If you feel like blaming something for the sweltering temperatures at a ball game or cooler-than-normal nights, you might find reason with a new tool released Thursday that reveals the likelihood a weather event is caused by climate change.
The online tool from Climate Central, a nonprofit science and news organization, tells the influence of human-caused climate change on daily average temperatures in more than 1,000 cities worldwide. Those include Bangor, Lewiston, Presque Isle and Portland.
“This tool can help people to understand and talk about how the changing climate is shaping local weather as it happens,” Andrew Pershing, director of climate science at Climate Central, said.
Almost all people in the world, some 96 percent, experienced temperatures caused by climate change in the past year, according to Climate Central.

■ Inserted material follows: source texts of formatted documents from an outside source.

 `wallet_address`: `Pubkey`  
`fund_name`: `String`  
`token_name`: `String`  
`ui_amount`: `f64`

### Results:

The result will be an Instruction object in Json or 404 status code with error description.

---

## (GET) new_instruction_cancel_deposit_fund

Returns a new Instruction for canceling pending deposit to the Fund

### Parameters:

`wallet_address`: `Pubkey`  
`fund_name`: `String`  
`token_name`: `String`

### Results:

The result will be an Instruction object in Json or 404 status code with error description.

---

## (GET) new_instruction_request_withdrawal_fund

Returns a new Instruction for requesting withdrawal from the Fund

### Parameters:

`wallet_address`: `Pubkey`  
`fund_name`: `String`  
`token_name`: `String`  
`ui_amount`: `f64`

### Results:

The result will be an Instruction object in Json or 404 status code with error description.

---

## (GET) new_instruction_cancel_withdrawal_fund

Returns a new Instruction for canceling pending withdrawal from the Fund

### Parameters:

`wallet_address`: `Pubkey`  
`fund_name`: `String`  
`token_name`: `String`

“Complaining about the weather is as American as apple pie and … a baseball game, but we’ve never had anything to blame,” Pershing wrote in an opinion piece for The Hill. “Thanks to advances in climate science, we can say on any given day how much climate change boosted the odds of your ice cream cone melting in your lap.”

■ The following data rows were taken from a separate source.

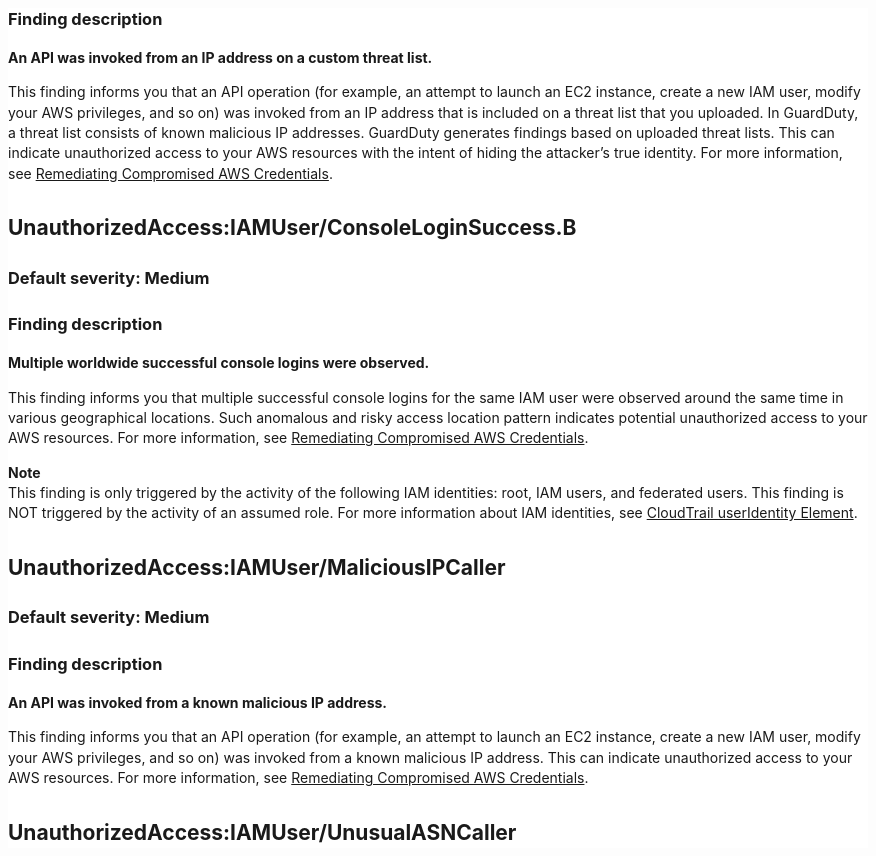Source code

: ### Finding description<a name="unauthorized2_description"></a>

**An API was invoked from an IP address on a custom threat list\.**

This finding informs you that an API operation \(for example, an attempt to launch an EC2 instance, create a new IAM user, modify your AWS privileges, and so on\) was invoked from an IP address that is included on a threat list that you uploaded\. In GuardDuty, a threat list consists of known malicious IP addresses\. GuardDuty generates findings based on uploaded threat lists\. This can indicate unauthorized access to your AWS resources with the intent of hiding the attacker’s true identity\. For more information, see [Remediating Compromised AWS Credentials](guardduty_remediate.md#compromised-creds)\.

## UnauthorizedAccess:IAMUser/ConsoleLoginSuccess\.B<a name="unauthorized4"></a>

### Default severity: Medium<a name="unauthorized4_severity"></a>

### Finding description<a name="unauthorized4_description"></a>

**Multiple worldwide successful console logins were observed\.**

This finding informs you that multiple successful console logins for the same IAM user were observed around the same time in various geographical locations\. Such anomalous and risky access location pattern indicates potential unauthorized access to your AWS resources\. For more information, see [Remediating Compromised AWS Credentials](guardduty_remediate.md#compromised-creds)\.

**Note**  
This finding is only triggered by the activity of the following IAM identities: root, IAM users, and federated users\. This finding is NOT triggered by the activity of an assumed role\. For more information about IAM identities, see [CloudTrail userIdentity Element](https://docs.aws.amazon.com/awscloudtrail/latest/userguide/cloudtrail-event-reference-user-identity.html)\. 

## UnauthorizedAccess:IAMUser/MaliciousIPCaller<a name="unauthorized5"></a>

### Default severity: Medium<a name="unauthorized5_severity"></a>

### Finding description<a name="unauthorized5_description"></a>

**An API was invoked from a known malicious IP address\.**

This finding informs you that an API operation \(for example, an attempt to launch an EC2 instance, create a new IAM user, modify your AWS privileges, and so on\) was invoked from a known malicious IP address\. This can indicate unauthorized access to your AWS resources\. For more information, see [Remediating Compromised AWS Credentials](guardduty_remediate.md#compromised-creds)\.

## UnauthorizedAccess:IAMUser/UnusualASNCaller<a name="unauthorized6"></a>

The group’s Global Climate Shift Index applies a five-point scale that indicates how much more likely or frequent daily high and low temperatures have become because of climate change. A level of 3 means the day’s temperature was three times more likely to be caused by climate change than if there were no climate change.
The four cities covered in Maine have a ranking of less than 1, as does most of New England. Pershing said that most of Maine has experienced climate change, but the effects are minor compared with locations closer to the equator such as Mexico or Puerto Rico.
Pershing said the data will be useful to meteorologists and others interested in weather events and health care workers who need to monitor people, especially the elderly, who are affected by heat. The tool also allows comparisons with temperatures going back one and one-half years.
“There certainly are days where New England sees strong signals of climate change,” he said. “And the impacts in Maine are going to accelerate.”